**What is asked:**
a – Using the abstracts, answer each question below:
(i) Which theory does the Newton–Cartan abstract say fails to sustain an absolute simultaneity relation?
(ii) Through which four notions does the abstract on separatism and unitism characterize the separation and unification of space and time?
(iii) By what name is the functionalist reduction advocated by D. Lewis now commonly referred to in the shape dynamics abstract?
b – Reproduce word for word the stretch of the abstracts from "Abstract: We identify" through "underdetermination will persist.".

**Page text:**
-=-=-=-=-

Title: Permanent underdetermination in dark energy and inflationary cosmology

Abstract: We identify troubling cases of so-called 'permanent underdetermination' in both dark energy and inflationary cosmology. We bring to bear (a) a taxonomy of possible responses to underdetermination, and (b) an understanding of both dark energy and inflationary cosmology from an effective field point of view. We argue that, under certain conditions, there are viable responses in both cases that alleviate some of the concerns about underdetermination in the dark energy and inflation sectors. However, outside of these specific scenarios, the epistemic threat of severe underdetermination will persist.

Henrique Gomes

Title: What functionalism about time can do for shape dynamics

Abstract: I will review two broadly geometrodynamical---and in part, Machian or relational---project, from the perspective of spacetime functionalism. I'll show how it is an example of functionalist reduction of the type advocated by D. Lewis (and now commonly referred to as 'the Canberra Plan'). The projects are: (1) the recovery of geometrodynamics by Hojman et al. (1976); (2) the deduction of the ADM Hamiltonian by myself and V. Shyam. I'll end with two positives and a negative note about what these results mean for Shape Dynamics. The positives are that (2) above gives a good rationale for the Hamiltonian that SD postulates, and that, indeed, we can find an independent route to SD that doesn't require the ADM Hamiltonian as a middleman. The negative aspect is that, even so, the Hamiltonian that SD postulates has a negative feature: even when uniquely determined, the SD Hamiltonian is non-local and lacks a natural, simple description in terms of shape degrees of freedom. 

Damiano Costa

Title: Separatism and Unitism about Spacetime

The theory of relativity is said to completely redefine our understanding of space, time, and their interrelation. Most notably, it is maintained that relativity presents a picture of space and time as unified into a single entity called spacetime, rather than as separate entities. But what exactly does it mean for space and time to stand as `separate' entities or as `unified' in spacetime? This essay provides the first systematic and comprehensive exploration of this understudied yet crucial ontological question. We articulate possible characterisations of the separation and unification of space and time in four distinct ways, through notions of (i) mereology, (ii) fundamentality, (iii) persistence, and (iv) existence. We analyse the relationships between these four accounts and argue that they are largely orthogonal. Hence we maintain that there is no single nor overarching notion of a ‘separatist’ or ‘unitist’ view of space and time. This discussion has significant implications for the interpretation of physical theories—clarifying the ontology of relativistic and Newtonian models of spacetime—and for broader metaphysical debates related to the existence and persistence of material objects.

Lorenzo Lorenzetti and Enrico Cinti (joint work with Marco Sanchioni)

Title: Newton-Cartan Lessons for the Metaphysics of Time

We challenge the consensus that A-theoretic views of time, along with traditional conceptions of spacetime as uniquely separable into space and time, are secure in pre-relativistic physics and threatened only by relativity. We show that Torsional Newton–Cartan theory---the most general version of Newton–Cartan theory, arguably providing the most natural setting for Newtonian spacetime---fails to sustain an absolute simultaneity relation. This is a largely understudied but central formulation of Newtonian gravity. To establish this, we introduce a standard that a spacetime theory must satisfy to admit absolute simultaneity and demonstrate that Newton–Cartan spacetimes with torsion do not meet it. This result undermines the consensus about a sharp contrast between the metaphysical consequences of Newtonian and relativistic physics and challenges potential strategies defending A-theories via Newton–Cartan–based quantum gravity frameworks, such as non-relativistic string theory and Hořava–Lifshitz gravity.

-=-=-=-=-

**Given data:**
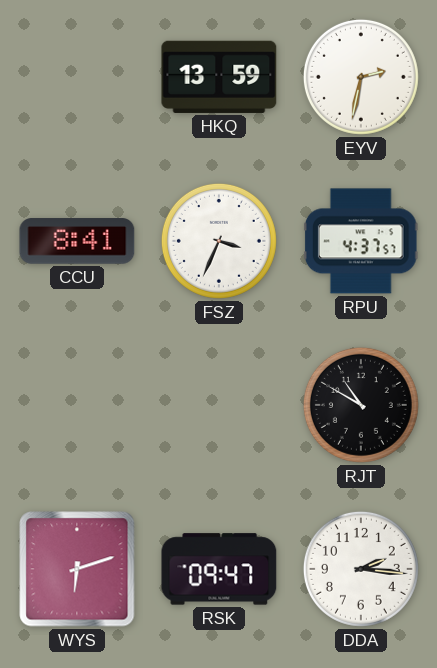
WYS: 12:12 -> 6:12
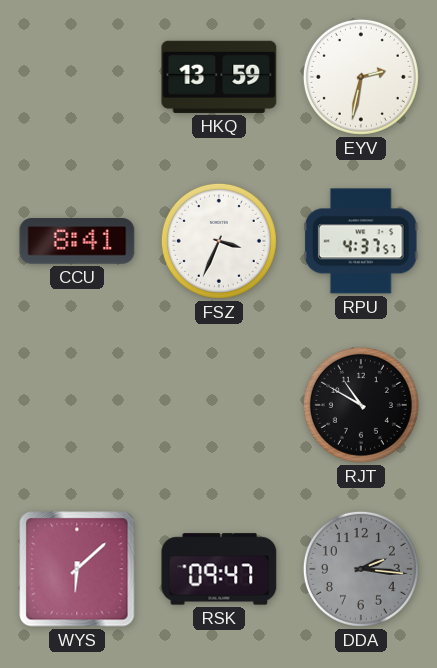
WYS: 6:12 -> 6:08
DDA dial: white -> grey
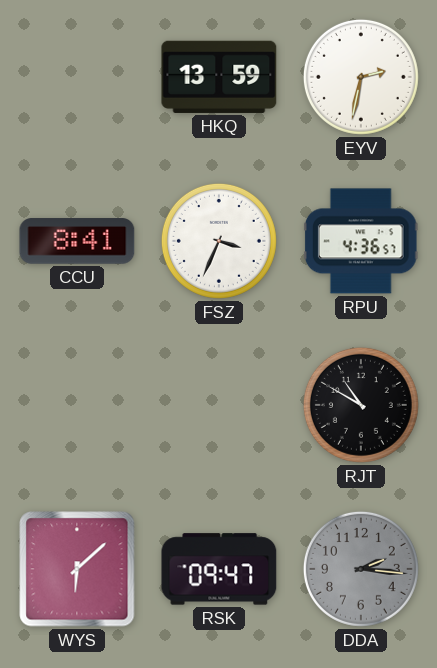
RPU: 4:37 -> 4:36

-=-=-=-=-

**Task-by-task answers:**
a –
(i) Torsional Newton–Cartan theory
(ii) Mereology, fundamentality, persistence, and existence
(iii) 'The Canberra Plan'

b –
Abstract: We identify troubling cases of so-called 'permanent underdetermination' in both dark energy and inflationary cosmology. We bring to bear (a) a taxonomy of possible responses to underdetermination, and (b) an understanding of both dark energy and inflationary cosmology from an effective field point of view. We argue that, under certain conditions, there are viable responses in both cases that alleviate some of the concerns about underdetermination in the dark energy and inflation sectors. However, outside of these specific scenarios, the epistemic threat of severe underdetermination will persist.